## Exercise instructions
Exact repetition, pictures omitted: give every record below again.

## Source data
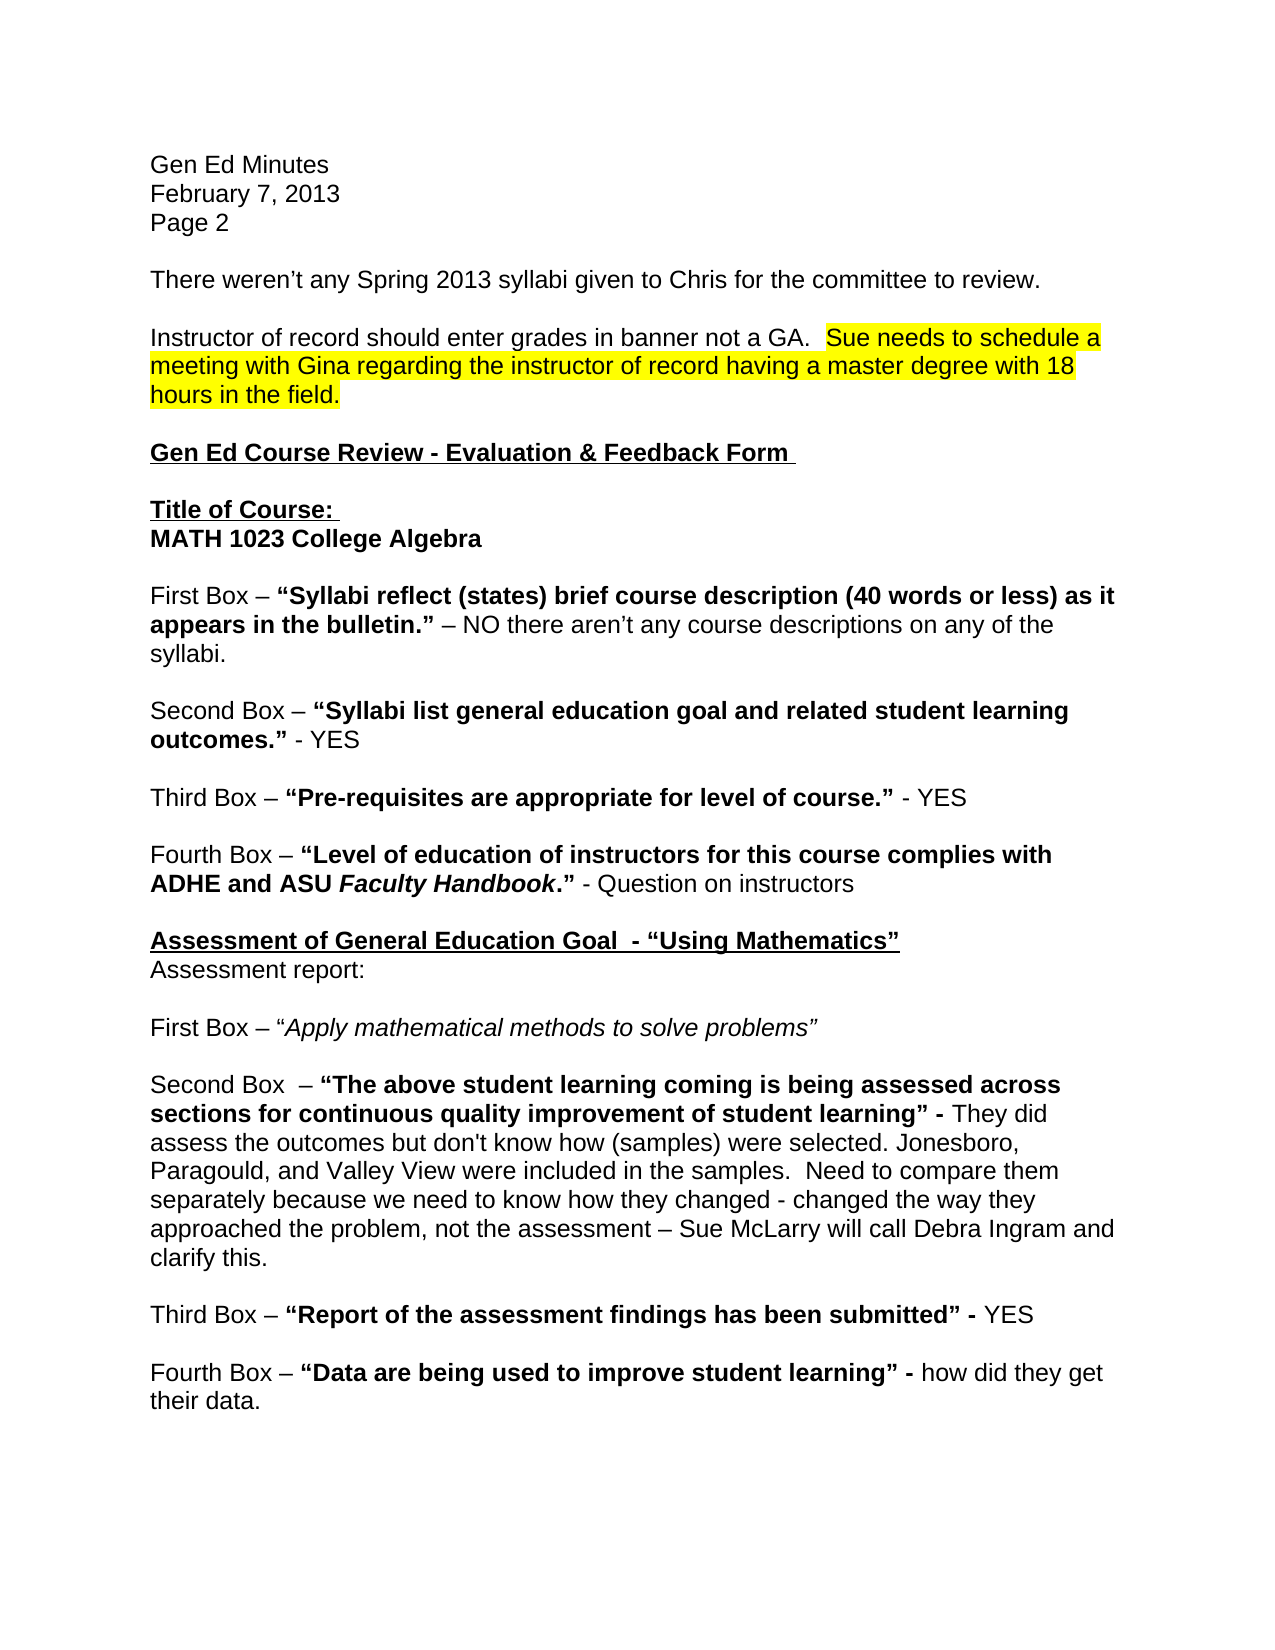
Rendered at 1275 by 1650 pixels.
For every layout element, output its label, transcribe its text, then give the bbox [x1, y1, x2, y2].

text Assessment report: [150, 955, 1125, 984]
text There weren’t any Spring 2013 syllabi given to Chris for the committee to review. [150, 265, 1125, 294]
text First Box – “Apply mathematical methods to solve problems” [150, 1012, 1125, 1041]
text Instructor of record should enter grades in banner not a GA. Sue needs to schedule a meeting with Gina regarding the instructor of record having a master degree with 18 hours in the field. [150, 322, 1125, 409]
text Second Box – “The above student learning coming is being assessed across sections for continuous quality improvement of student learning” - They did assess the outcomes but don't know how (samples) were selected. Jonesboro, Paragould, and Valley View were included in the samples. Need to compare them separately because we need to know how they changed - changed the way they approached the problem, not the assessment – Sue McLarry will call Debra Ingram and clarify this. [150, 1070, 1125, 1271]
text February 7, 2013 [150, 179, 1125, 207]
text Page 2 [150, 207, 1125, 236]
text Third Box – “Pre-requisites are appropriate for level of course.” - YES [150, 782, 1125, 811]
text Third Box – “Report of the assessment findings has been submitted” - YES [150, 1300, 1125, 1329]
text MATH 1023 College Algebra [150, 524, 1125, 552]
text Title of Course: [150, 495, 1125, 524]
text Gen Ed Minutes [150, 150, 1125, 179]
text Assessment of General Education Goal - “Using Mathematics” [150, 926, 1125, 955]
text Fourth Box – “Data are being used to improve student learning” - how did they get their data. [150, 1357, 1125, 1415]
text Gen Ed Course Review - Evaluation & Feedback Form [150, 437, 1125, 466]
text Fourth Box – “Level of education of instructors for this course complies with ADHE and ASU Faculty Handbook.” - Question on instructors [150, 840, 1125, 897]
text First Box – “Syllabi reflect (states) brief course description (40 words or less) as it appears in the bulletin.” – NO there aren’t any course descriptions on any of the syllabi. [150, 581, 1125, 667]
text Second Box – “Syllabi list general education goal and related student learning outcomes.” - YES [150, 696, 1125, 754]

## Task result
Rendered at 1275 by 1650 pixels.
For every layout element, output its label, transcribe its text, then give the bbox [x1, y1, x2, y2].

text Assessment report: [150, 955, 1125, 984]
text There weren’t any Spring 2013 syllabi given to Chris for the committee to review. [150, 265, 1125, 294]
text First Box – “Apply mathematical methods to solve problems” [150, 1012, 1125, 1041]
text Instructor of record should enter grades in banner not a GA. Sue needs to schedule a meeting with Gina regarding the instructor of record having a master degree with 18 hours in the field. [150, 322, 1125, 409]
text Second Box – “The above student learning coming is being assessed across sections for continuous quality improvement of student learning” - They did assess the outcomes but don't know how (samples) were selected. Jonesboro, Paragould, and Valley View were included in the samples. Need to compare them separately because we need to know how they changed - changed the way they approached the problem, not the assessment – Sue McLarry will call Debra Ingram and clarify this. [150, 1070, 1125, 1271]
text February 7, 2013 [150, 179, 1125, 207]
text Page 2 [150, 207, 1125, 236]
text Third Box – “Pre-requisites are appropriate for level of course.” - YES [150, 782, 1125, 811]
text Third Box – “Report of the assessment findings has been submitted” - YES [150, 1300, 1125, 1329]
text MATH 1023 College Algebra [150, 524, 1125, 552]
text Title of Course: [150, 495, 1125, 524]
text Gen Ed Minutes [150, 150, 1125, 179]
text Assessment of General Education Goal - “Using Mathematics” [150, 926, 1125, 955]
text Fourth Box – “Data are being used to improve student learning” - how did they get their data. [150, 1357, 1125, 1415]
text Gen Ed Course Review - Evaluation & Feedback Form [150, 437, 1125, 466]
text Fourth Box – “Level of education of instructors for this course complies with ADHE and ASU Faculty Handbook.” - Question on instructors [150, 840, 1125, 897]
text First Box – “Syllabi reflect (states) brief course description (40 words or less) as it appears in the bulletin.” – NO there aren’t any course descriptions on any of the syllabi. [150, 581, 1125, 667]
text Second Box – “Syllabi list general education goal and related student learning outcomes.” - YES [150, 696, 1125, 754]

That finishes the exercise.